Antes mesmo da separação do Planet Hemp, em 2003, BNegão começou à dar vazão à composições que se concentravam na questão da espiritualidade, de forma até então inédita, com letras que não cabiam em nenhuma de suas bandas. Então surgiu a idéia de começar a gravar seu primeiro disco em um projeto solo, que acabou se transformando no grupo BNegão & Os Seletores de Frequência, marcado pela união de estilos diversos. Mas agora a mistura envolvia funk, soul, dub, reggae, rap, samba e música eletrônica ­ trazendo ainda algumas pitadas de hardcore. Nascia o premiado clássico undergound Enxugando Gelo (2003).

Com o álbum Sintoniza Lá ganharam o Video Music Brasil de "Melhor Disco do Ano" e a nominação de "Melhor Álbum de Hip Hop" pelo Itunes Brasil, em 2012.

No disco mais recente do grupo, Transmutação (2015), citado também entre os principais lançamentos do ano, a distorção do punk rock deu lugar a uma ênfase maior nas percussões da música afro-brasileira. Mas, como indica o nome do álbum, continua intacta a herança punk de ver a música como uma ferramenta de transformação. Filho de ativistas contra a Ditadura Militar, Bernardo garante que nunca esquecerá do poder que a música tem de interferir na realidade:

- Sou de uma família que sempre batalhou por mudanças e essa visão de mundo já vem comigo. Então, pra mim, sempre fez diferença a música. Foi o que me fez ver que eu não tô sozinho nessa, sabe? Não tô maluco, tem gente que também tá pensando assim. Já encontrei gente na rua que me disse: "Muito obrigado, suas letras me ajudaram muito." - comenta.

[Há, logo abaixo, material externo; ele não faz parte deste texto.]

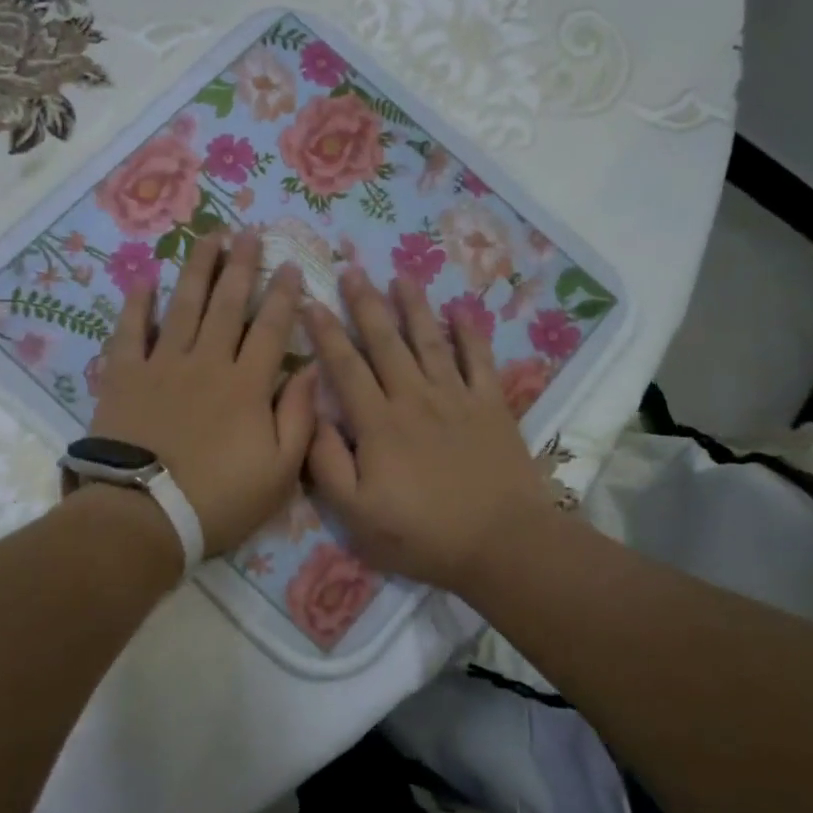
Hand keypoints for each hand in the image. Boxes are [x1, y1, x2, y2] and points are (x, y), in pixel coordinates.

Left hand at [89, 230, 317, 557]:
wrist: (144, 515)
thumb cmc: (218, 500)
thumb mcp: (279, 472)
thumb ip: (299, 418)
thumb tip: (312, 369)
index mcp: (247, 385)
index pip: (270, 328)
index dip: (283, 295)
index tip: (291, 264)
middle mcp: (207, 362)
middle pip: (227, 304)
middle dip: (241, 266)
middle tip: (249, 233)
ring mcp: (162, 364)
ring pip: (183, 305)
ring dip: (198, 269)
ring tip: (208, 237)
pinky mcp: (125, 375)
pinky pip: (130, 330)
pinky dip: (137, 303)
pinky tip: (145, 279)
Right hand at [303, 269, 555, 596]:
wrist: (500, 543)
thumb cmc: (421, 534)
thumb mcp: (356, 514)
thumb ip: (326, 464)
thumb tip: (311, 416)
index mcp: (378, 423)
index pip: (345, 367)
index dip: (325, 333)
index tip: (311, 302)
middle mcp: (414, 398)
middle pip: (385, 342)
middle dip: (365, 304)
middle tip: (352, 269)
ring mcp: (457, 398)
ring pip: (430, 341)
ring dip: (414, 307)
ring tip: (401, 277)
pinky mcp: (492, 406)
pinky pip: (480, 360)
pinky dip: (471, 333)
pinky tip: (462, 310)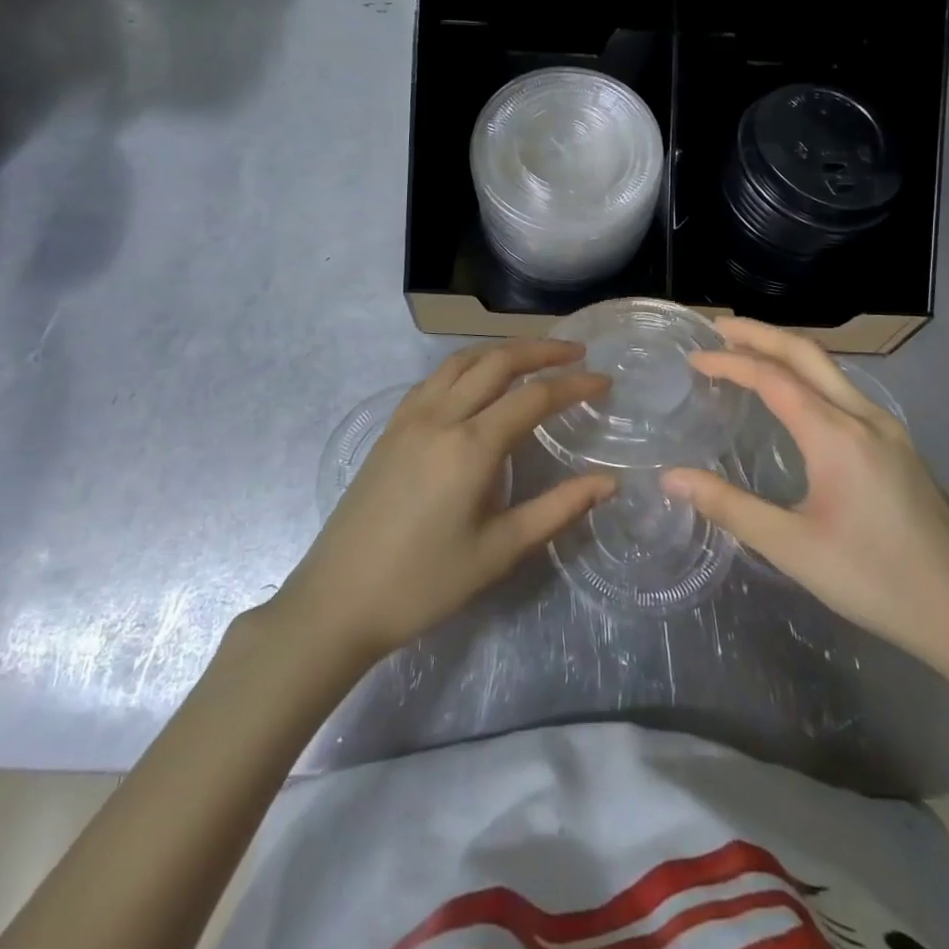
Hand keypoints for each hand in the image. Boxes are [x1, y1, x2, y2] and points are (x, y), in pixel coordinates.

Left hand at [275, 340, 614, 664]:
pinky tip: (477, 381)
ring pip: (461, 361)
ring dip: (501, 350)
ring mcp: (410, 417)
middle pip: (496, 361)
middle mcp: (440, 417)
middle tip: (575, 351)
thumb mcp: (500, 551)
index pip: (533, 398)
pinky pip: (435, 378)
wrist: (339, 599)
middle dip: (540, 350)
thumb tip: (608, 481)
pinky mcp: (391, 428)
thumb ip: (558, 509)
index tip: (605, 380)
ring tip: (533, 355)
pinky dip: (466, 365)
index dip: (574, 385)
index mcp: (470, 446)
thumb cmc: (425, 582)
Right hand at [663, 318, 948, 666]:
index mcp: (837, 435)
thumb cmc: (876, 580)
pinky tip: (794, 400)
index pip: (773, 377)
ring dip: (786, 352)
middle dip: (760, 334)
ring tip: (747, 354)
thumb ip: (730, 507)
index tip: (693, 359)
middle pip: (807, 353)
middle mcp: (864, 417)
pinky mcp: (899, 447)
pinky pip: (845, 391)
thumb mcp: (793, 548)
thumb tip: (671, 478)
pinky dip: (808, 377)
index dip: (729, 362)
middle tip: (718, 330)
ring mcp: (888, 429)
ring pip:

Entre suas muitas viagens e apresentações pelo planeta (com os Seletores, com Planet, solo ou com o projeto eletrônico Turbo Trio), a mais marcante, recentemente, foi no Wembley Stadium, para um público de 50.000 pessoas (presencialmente) e estimadas 4 bilhões de pessoas (assistindo via transmissão televisiva mundial), junto com Seu Jorge e Marisa Monte (entre shows do Queen, Madness e The Who, entre outros) no encerramento dos Jogos Olímpicos de Londres, em 2012.

Se o trabalho musical levou BNegão à fama, foi uma consequência. Cada passo que ele deu, e dará, está ligado à certeza de que um mundo melhor (ou "menos pior" como ele costuma dizer) é possível e é dever dele, como artista, fazer o que puder para promover isso.

- Minha ideia não era subir no palco e ficar famoso, era fazer música de mudança. Isso que me mantém até hoje, nunca fugi desse esquema, é o que me move. Eu faço música porque amo a música, mas a minha parada é a mudança.